Telecommunications equipment maker Lucent Technologies has settled some 54 shareholder lawsuits for US$568 million in stock, cash and stock warrants to end securities laws violation claims dating to January 2000.
In an announcement last week, the Murray Hill, N.J.-based company said it didn't admit any wrongdoing as part of the settlement, which is subject to final court approval.
The cases involved 54 separate lawsuits, including a consolidated shareholder securities class-action lawsuit in the U.S. District Court in Newark, N.J., which alleged that the company violated federal securities laws and related state laws. The claims are in connection with the company's 1999 and 2000 financial reporting periods, when Lucent suffered a major decline in its stock price.
"This settlement puts all pending shareowner and related litigation behind us," CEO and Chairman Patricia Russo said in a statement. "By resolving these legacy issues, we can put all of our energy into running the business and continuing to re-build shareowner confidence in the performance of this company."
Under the agreement, Lucent will pay $315 million in common stock and/or cash and will issue about $100 million worth of stock warrants that will allow holders to purchase an equal number of shares of common stock at a strike price of $2.75. Lucent will also pay about $5 million for the cost of settlement administration, while its insurance companies will pay about $148 million into the settlement fund.

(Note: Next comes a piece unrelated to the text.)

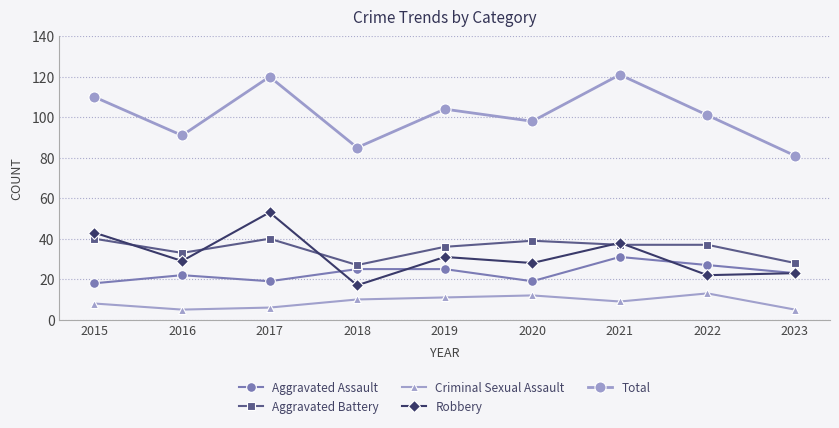

Where does the Aggravated Assault series first go above 23?

2018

Lucent will take a charge in the second quarter of fiscal 2003 of approximately $420 million, or 11 cents per share, to pay for the settlement.
Bill Price, a company spokesman, said about $70 million of the settlement could eventually be returned to the company from fiduciary insurance companies. That would reverse part of the charges being taken by the company.
He said the settlement is expected to take about 18 months to complete. "This is a very complex and large-scale settlement, so these things do take time."
The settlement will help the company close an uncomfortable chapter in its history and at least give it a chance at recovery, said Jeff Kagan, an independent telecom analyst in Atlanta. "Lucent dodged this big bullet," Kagan said."This was a potential nightmare for Lucent, and if they had lost, not only would it have been a huge distraction, but it would have been financially fatal."
Lucent, which has been hit with a string of layoffs, is "not the same company that we knew two or three years ago," Kagan said. "It's a shadow of its former self."
But though the settlement is costly, it does mean shareholders will get certain money and the company "at least can now plan and project and work this into their strategy," he said. "It's no longer the big unknown."